WORK INSTRUCTIONS:
- A) Answer these questions using the passage on Toby shows:
(i) Which two physical features did audiences demand for the Toby role?
(ii) By about when had the traveling tent shows basically trickled out?
(iii) In what year and in which state was the Henderson Stock Company formed?
- B) Write what comes next in the passage on Toby shows, starting right after its final sentence.

The conventional American rube comic was established in the American theater and had definite audience appeal in small towns. Toby himself, with his own name and characteristics, crystallized from a factual incident. The sudden popularity of (actor) Fred Wilson and the subsequent demand of audiences that this role be played with (Wilson’s) features – red hair and freckles – and the name Toby, established the basic conventions of this part.

The advent of radio and television heralded the demise of the once prolific traveling tent shows, which had basically trickled out by the late 1950s, early 60s. But the enduring “Toby” persona, far from disappearing, appears to have morphed into a number of avatars, from Alfalfa in “The Little Rascals”/”Our Gang,” to the red haired freckle faced puppet of the “Howdy Doody Show,” to Alfred E. Newman of Mad Magazine, to, arguably, Ronald MacDonald of MacDonald’s Hamburger chain.

The tiny town of Parsons in West Tennessee’s Decatur County (population 2,349 in 2013) claims to be one of the sole places in the U.S. today that presents a Toby Show. Crucial elements of this show’s material culture and literature – including a 45’ x 90’ tent, three 1942 stake trucks, 300-400 original scripts, costumes, painted drops (some 100 years old) – were donated to the Parsons Arts Council in November, 2006 by Dr. Dawn Larsen. Larsen had received this tent show in 1997 from the widow of Harold Rosier, manager of the Rosier Players. The Rosier Players were originally known as the Henderson Stock Company, which was formed in Michigan in 1898.

Thus, by serendipity, the Henderson Stock Company/Rosier Player’s Toby Show ended up in Parsons, TN, in the hands of local non-profit 501c3 the Rivertime Players. Rivertime Players Artistic Director, Shane Bridges, directs today’s Toby Shows and stars as Toby. Bridges’ loving attention to traditionality was rewarded when, in 2015, he was inducted into the 2015 Toby Hall of Fame.

RECORDS SHOWN:
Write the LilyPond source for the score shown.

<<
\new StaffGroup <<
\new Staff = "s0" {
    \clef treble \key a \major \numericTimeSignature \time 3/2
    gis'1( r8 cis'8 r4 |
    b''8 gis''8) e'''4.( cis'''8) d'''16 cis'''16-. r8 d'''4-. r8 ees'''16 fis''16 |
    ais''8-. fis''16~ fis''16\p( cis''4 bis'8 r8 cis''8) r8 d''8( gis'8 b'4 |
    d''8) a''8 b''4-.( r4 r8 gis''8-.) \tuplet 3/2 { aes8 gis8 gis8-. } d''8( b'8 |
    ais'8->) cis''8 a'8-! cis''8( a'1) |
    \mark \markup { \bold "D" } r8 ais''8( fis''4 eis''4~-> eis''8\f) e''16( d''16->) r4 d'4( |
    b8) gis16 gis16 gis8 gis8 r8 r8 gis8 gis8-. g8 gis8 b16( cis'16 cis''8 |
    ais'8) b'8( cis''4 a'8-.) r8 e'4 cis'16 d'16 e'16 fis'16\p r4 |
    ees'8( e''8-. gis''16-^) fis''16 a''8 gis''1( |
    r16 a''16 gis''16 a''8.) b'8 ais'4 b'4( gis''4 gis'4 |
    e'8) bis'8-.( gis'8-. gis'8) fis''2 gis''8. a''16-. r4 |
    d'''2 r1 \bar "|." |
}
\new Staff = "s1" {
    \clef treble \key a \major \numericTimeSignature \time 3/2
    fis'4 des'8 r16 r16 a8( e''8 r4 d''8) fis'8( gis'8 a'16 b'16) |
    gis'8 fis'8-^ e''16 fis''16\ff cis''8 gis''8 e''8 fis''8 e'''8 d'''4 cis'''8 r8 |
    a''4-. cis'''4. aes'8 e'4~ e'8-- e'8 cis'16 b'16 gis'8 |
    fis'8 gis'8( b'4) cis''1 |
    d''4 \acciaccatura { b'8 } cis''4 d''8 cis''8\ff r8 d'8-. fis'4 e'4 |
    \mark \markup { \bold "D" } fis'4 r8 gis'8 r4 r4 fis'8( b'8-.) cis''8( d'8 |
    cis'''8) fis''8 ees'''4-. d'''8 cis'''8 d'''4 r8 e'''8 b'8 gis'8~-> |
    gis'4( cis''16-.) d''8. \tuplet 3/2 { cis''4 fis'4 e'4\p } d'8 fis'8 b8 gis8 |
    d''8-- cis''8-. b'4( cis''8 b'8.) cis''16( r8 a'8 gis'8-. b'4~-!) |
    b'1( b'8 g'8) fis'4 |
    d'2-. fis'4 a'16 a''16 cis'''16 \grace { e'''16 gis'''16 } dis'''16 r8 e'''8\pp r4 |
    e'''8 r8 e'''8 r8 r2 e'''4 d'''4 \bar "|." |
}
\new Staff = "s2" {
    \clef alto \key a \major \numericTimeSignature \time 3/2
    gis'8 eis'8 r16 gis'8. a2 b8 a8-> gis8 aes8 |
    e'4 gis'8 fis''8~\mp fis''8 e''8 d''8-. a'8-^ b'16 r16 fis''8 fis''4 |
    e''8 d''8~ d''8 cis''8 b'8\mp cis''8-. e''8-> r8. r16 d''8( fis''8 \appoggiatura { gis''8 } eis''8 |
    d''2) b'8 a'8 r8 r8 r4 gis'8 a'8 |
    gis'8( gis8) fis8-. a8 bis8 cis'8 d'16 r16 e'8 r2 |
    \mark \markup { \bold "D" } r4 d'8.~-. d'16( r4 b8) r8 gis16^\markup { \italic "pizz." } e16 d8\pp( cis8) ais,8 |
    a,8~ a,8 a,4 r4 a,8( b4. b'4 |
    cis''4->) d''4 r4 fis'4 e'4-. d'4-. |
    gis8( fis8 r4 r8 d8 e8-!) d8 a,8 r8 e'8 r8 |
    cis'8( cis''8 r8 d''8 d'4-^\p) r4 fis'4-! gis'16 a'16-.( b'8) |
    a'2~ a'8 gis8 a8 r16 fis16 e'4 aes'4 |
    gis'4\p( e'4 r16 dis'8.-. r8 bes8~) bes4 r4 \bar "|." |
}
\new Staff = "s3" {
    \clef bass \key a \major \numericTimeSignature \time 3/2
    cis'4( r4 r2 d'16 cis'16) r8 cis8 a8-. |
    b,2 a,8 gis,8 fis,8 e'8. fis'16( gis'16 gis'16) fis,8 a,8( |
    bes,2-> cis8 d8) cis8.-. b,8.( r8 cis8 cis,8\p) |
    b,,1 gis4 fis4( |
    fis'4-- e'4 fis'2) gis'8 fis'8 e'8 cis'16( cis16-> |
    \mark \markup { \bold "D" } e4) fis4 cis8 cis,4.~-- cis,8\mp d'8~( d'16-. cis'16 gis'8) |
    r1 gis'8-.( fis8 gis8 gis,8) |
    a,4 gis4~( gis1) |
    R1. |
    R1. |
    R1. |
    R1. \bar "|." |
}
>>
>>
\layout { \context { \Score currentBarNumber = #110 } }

---

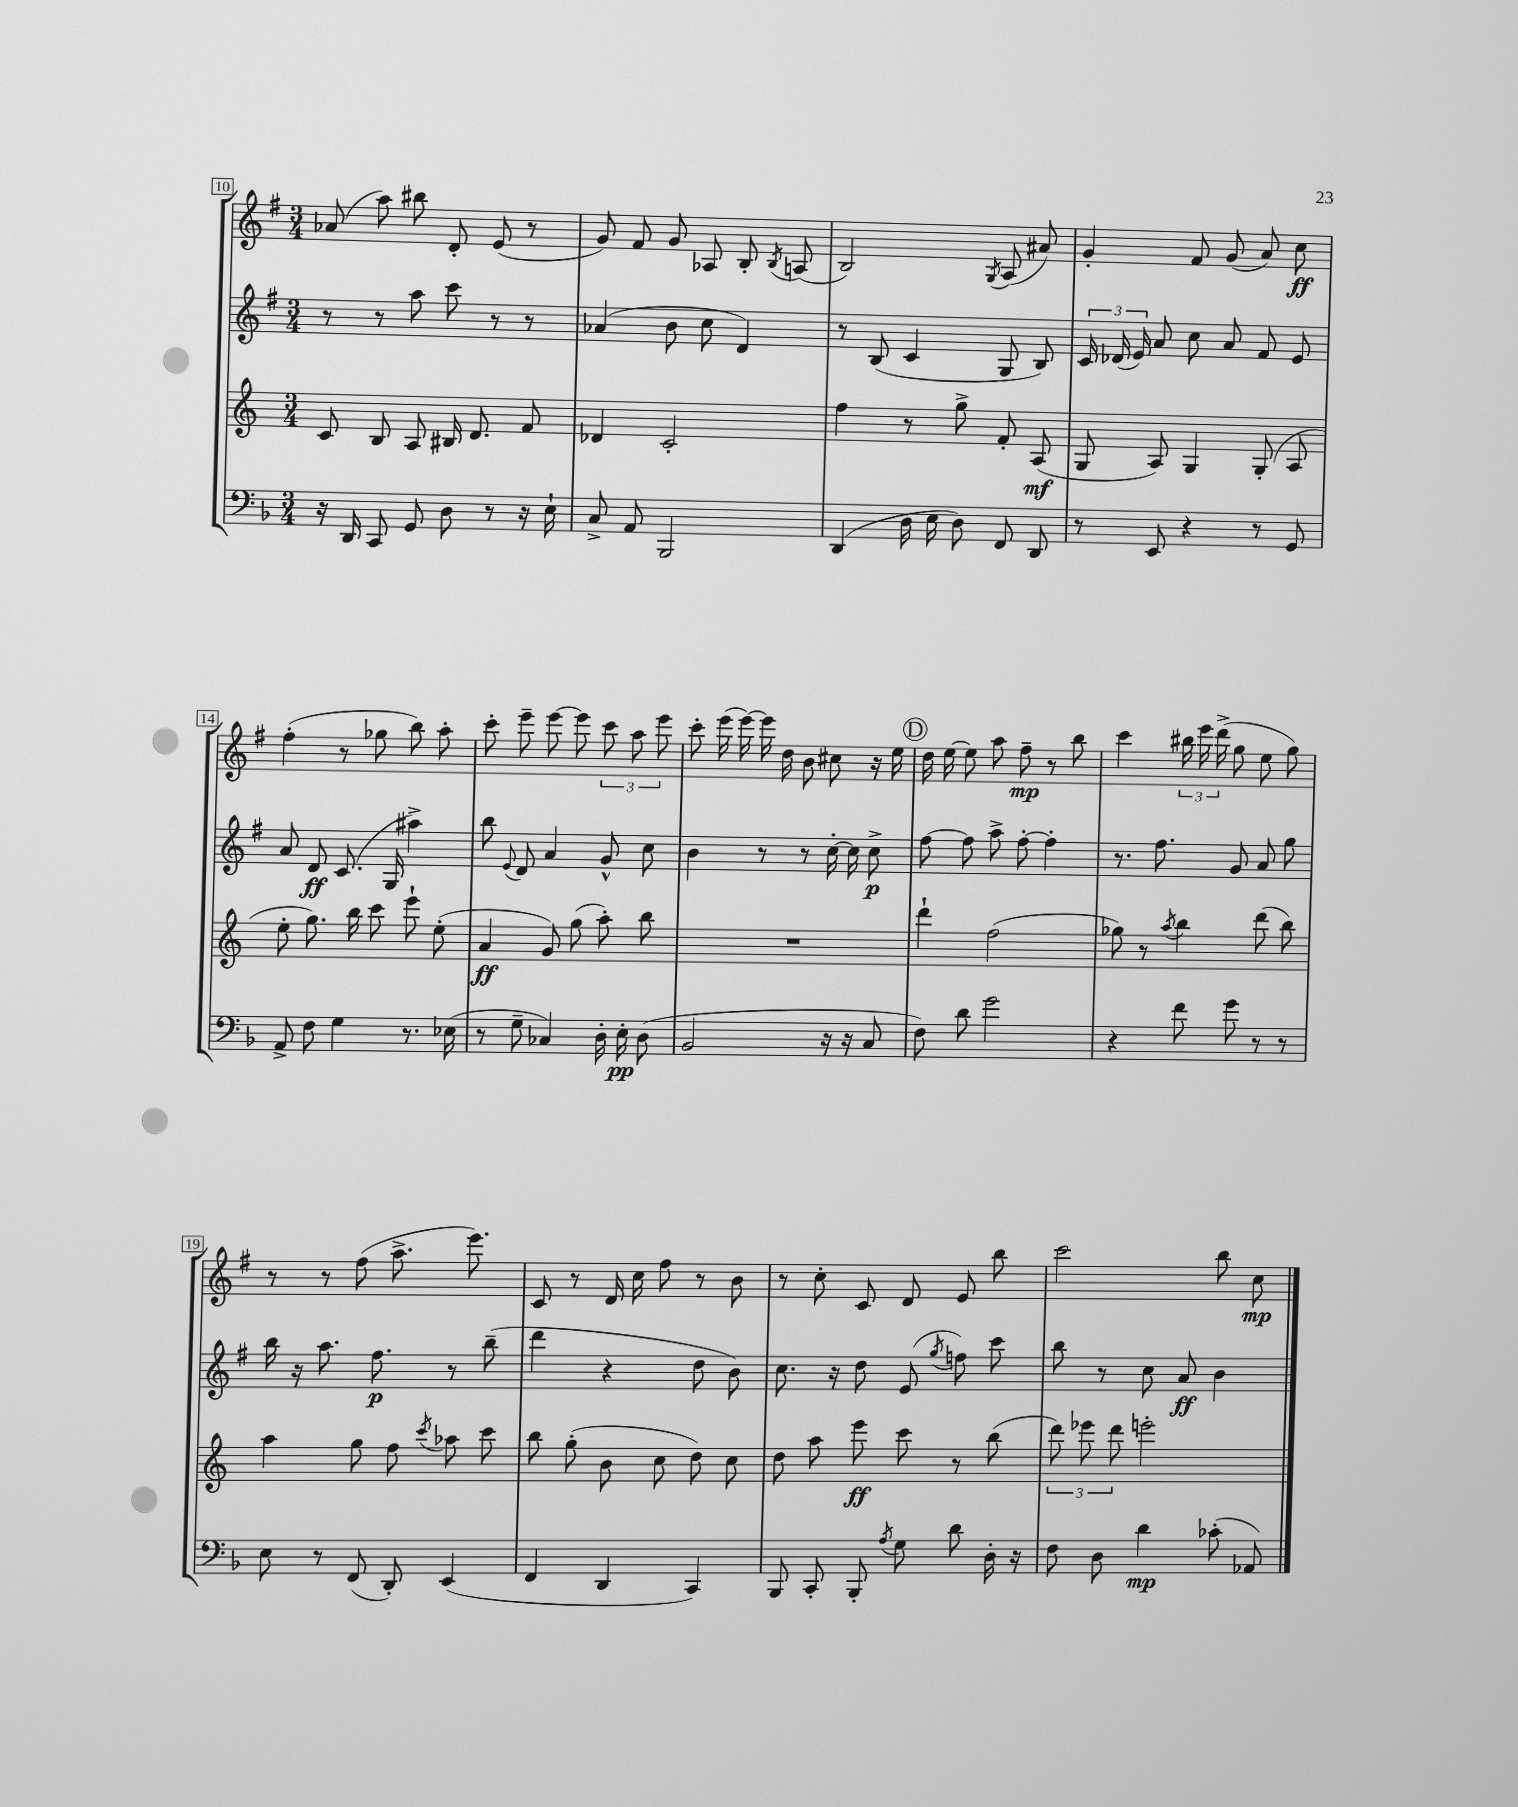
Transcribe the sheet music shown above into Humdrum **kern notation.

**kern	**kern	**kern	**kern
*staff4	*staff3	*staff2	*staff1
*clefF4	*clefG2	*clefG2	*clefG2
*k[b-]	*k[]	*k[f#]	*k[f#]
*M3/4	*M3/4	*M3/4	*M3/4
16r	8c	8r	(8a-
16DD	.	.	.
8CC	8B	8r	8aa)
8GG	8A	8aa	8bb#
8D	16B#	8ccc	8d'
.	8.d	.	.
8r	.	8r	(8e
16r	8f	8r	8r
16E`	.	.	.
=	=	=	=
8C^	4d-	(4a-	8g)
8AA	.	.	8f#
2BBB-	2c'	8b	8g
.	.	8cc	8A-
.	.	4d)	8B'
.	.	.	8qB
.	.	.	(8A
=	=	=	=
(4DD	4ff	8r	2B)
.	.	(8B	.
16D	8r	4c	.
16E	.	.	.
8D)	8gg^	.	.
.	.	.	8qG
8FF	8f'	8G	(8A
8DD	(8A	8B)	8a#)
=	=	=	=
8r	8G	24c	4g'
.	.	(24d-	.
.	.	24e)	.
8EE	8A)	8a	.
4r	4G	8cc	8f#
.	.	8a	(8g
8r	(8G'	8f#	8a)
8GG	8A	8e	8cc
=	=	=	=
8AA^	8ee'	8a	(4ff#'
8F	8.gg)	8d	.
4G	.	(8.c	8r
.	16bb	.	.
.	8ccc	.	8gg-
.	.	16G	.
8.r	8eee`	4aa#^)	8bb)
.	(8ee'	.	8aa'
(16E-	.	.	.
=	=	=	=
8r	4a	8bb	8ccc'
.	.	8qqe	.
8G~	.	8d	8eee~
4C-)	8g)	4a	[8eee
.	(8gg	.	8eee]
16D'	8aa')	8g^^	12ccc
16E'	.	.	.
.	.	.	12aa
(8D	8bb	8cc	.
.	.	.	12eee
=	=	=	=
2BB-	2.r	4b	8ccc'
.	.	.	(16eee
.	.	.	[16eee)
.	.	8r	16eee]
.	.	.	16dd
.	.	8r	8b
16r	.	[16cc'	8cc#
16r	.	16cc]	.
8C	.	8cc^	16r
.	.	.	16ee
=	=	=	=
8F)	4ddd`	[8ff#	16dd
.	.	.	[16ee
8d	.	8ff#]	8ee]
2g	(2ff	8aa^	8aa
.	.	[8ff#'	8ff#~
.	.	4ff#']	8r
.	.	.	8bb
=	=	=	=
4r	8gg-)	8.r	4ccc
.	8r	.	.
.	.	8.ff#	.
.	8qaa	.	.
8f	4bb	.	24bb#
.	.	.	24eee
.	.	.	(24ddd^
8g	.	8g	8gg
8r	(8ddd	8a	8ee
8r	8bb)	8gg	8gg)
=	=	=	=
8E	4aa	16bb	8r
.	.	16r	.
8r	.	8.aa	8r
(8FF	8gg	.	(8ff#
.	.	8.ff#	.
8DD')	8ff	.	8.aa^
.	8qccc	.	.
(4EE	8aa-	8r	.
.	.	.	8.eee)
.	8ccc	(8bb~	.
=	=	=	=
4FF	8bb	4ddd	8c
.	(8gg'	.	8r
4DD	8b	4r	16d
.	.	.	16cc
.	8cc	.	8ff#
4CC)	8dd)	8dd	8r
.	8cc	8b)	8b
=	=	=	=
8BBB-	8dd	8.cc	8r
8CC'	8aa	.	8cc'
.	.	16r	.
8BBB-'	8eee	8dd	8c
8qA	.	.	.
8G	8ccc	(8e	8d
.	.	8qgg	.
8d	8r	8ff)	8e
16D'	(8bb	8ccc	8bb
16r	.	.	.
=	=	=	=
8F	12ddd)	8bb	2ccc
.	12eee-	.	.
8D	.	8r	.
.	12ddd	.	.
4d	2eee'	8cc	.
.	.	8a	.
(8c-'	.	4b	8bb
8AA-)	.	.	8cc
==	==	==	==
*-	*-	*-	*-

THE RESPONSES:
- A)
(i) Red hair and freckles
(ii) By the late 1950s, early 60s
(iii) In 1898, in Michigan

- B)
This incarnation of the Toby Show is not Parson’s first experience with it. A touring troupe out of Memphis, Bisbee’s Comedians, brought the Toby Show to Parsons every year from 1927 to 1964. The program notes explain:

Several people in Decatur County remember the excitement when the Bisbee’s rolled into town. Bisbee’s Comedians entertained thousands as they travelled from Memphis through Tennessee and Kentucky. The tour began every April, with Parsons being the second stop. 

In fact, Mr. Bridges and several audience members let me know that some surviving members of Bisbee’s Comedians were expected to attend the show the following weekend, as invited guests and onstage participants. 

The 2015 tent show, entitled “The Good, the Bad, and the Toby,” is an adaptation of an earlier script. Bridges explains:

This show was originally presented as “Sputters” many years ago, then rewritten and retitled “Sundown at Honeymoon Ranch” some time after that, then it was “Hopalong Toby” later on. And in that proud Toby tradition, we’ve put our own treatment on this old script.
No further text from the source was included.